Par des mémoires en défense enregistrés le 22 juillet 2021, le 16 novembre 2021, le 19 septembre 2023 et le 9 novembre 2023, la SAS Mayotte Channel Gateway, représentée par Me Jorion, conclut au rejet de la requête et à ce que Mme B verse une somme de 6 000 euros au titre de l’article L. 761-1 du code de justice administrative.
Elle soutient que :
— M. B ne justifie d’aucune qualité pour agir, la convention initialement conclue par la chambre professionnelle de Mayotte avec la société SOMARSAL ayant été transférée par la chambre de commerce et d’industrie de Mayotte à la SCI Gaumar le 14 décembre 2009 ;
— les conclusions présentées pour la première fois en appel ou réitérant des conclusions de première instance présentées après l’expiration du délai de recours sont irrecevables ;
— la demande de M. B n’est pas assortie des précisions suffisantes pour en apprécier le bien-fondé ;
— les conclusions tendant à ce que la cour « juge » ou « dise » sont irrecevables ;
— les conclusions tendant à la condamnation de la SAS Mayotte Channel Gateway, société privée, au versement d’une indemnité sont portées devant une juridiction incompétente pour en connaitre ;
— à le supposer soulevé, le moyen tiré de la nullité ou de l’exception d’illégalité de la convention de délégation de service public est irrecevable ;
— les conclusions tendant à ce que la SAS Mayotte Channel Gateway restitue l’intégralité des redevances perçues de M. B depuis le mois de novembre 2013 sont des conclusions à fin d’injonction présentées à titre principal et donc irrecevables ;
— la gestion de l’autorisation d’occupation temporaire litigieuse lui a été transférée par la convention de délégation de service public conclue avec le département de Mayotte ;
— elle pouvait légalement proposer une convention d’occupation temporaire à la SCI Gaumar et celle-ci n’ayant aucun droit au maintien du montant antérieur de la redevance, elle devait s’acquitter du montant réévalué ; le président du conseil départemental de Mayotte a validé les tarifs de location des terrains portuaires domaniaux le 13 avril 2016, tarifs dont la SAS Mayotte Channel Gateway s’est ensuite bornée à faire application ;
— à supposer que la SCI Gaumar soit un occupant sans titre du domaine public, elle devrait s’acquitter du paiement d’une indemnité calculée par référence à la redevance qu’elle aurait versée si elle avait été titulaire d’un titre régulier ;
— Mme C B ne démontre pas disposer d’un titre pour venir aux droits de M. B ; à supposer que la cour admette son « intervention » il y aura lieu de lui enjoindre de verser la somme due par son père, de libérer les parcelles occupées dans un délai de quinze jours et sous astreinte de 50 euros par jour de retard.

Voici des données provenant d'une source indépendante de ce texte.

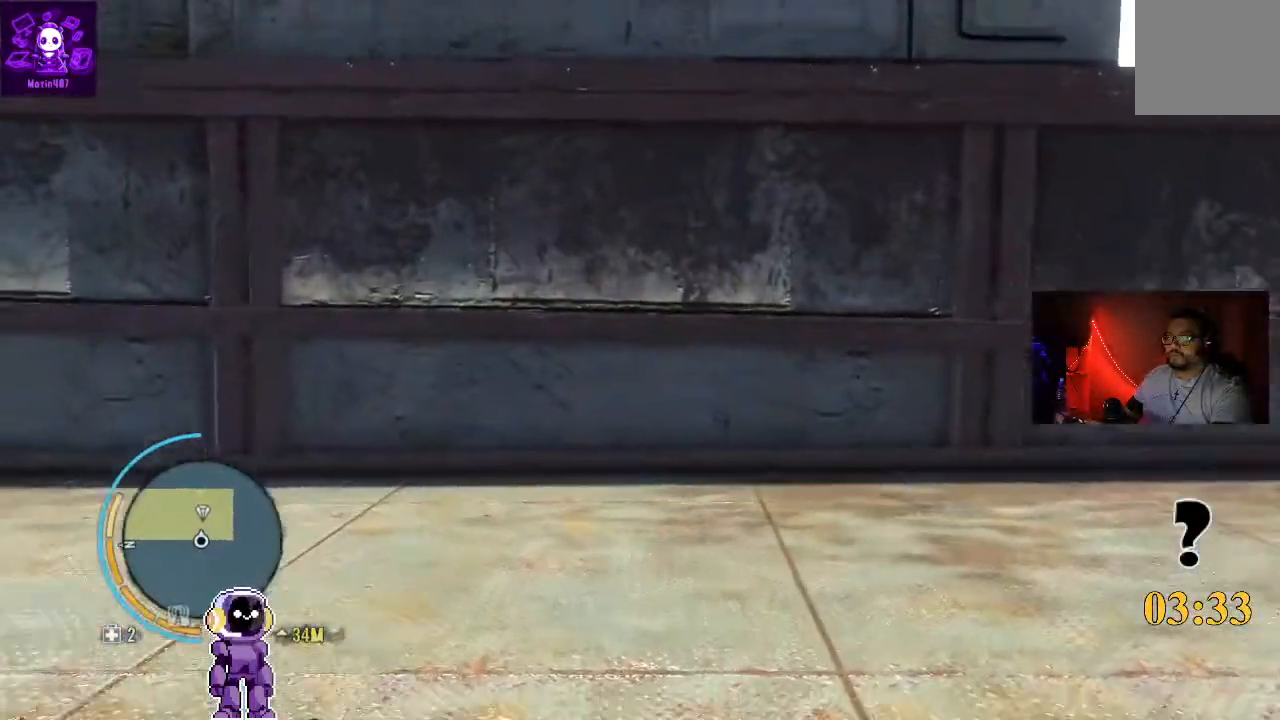
{"buttons": [], "left_stick": "up", "right_stick": "center", "events": [[67, "right_stick", "center"]]}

Une demande de pièce pour compléter l’instruction a été adressée à Mme B le 7 décembre 2023.
Mme B a produit un mémoire, accompagné de pièces, le 10 décembre 2023 qui n’a pas été communiqué.
Vu les autres pièces du dossier.
Vu :
— le code général de la propriété des personnes publiques ;
— le code des ports maritimes ;
— le code des transports ;
— le code de justice administrative.
Les parties ont été régulièrement averties du jour de l’audience.
Ont été entendus au cours de l’audience publique :
— le rapport de Mme Kolia Gallier,
— les conclusions de M. Romain Roussel Cera, rapporteur public,
— les observations de Me Herlin, représentant Mme B et de Me Jorion, représentant la SAS Mayotte Channel Gateway.
Une note en délibéré présentée par Mme B, représentée par Me Boissy, a été enregistrée le 14 décembre 2023.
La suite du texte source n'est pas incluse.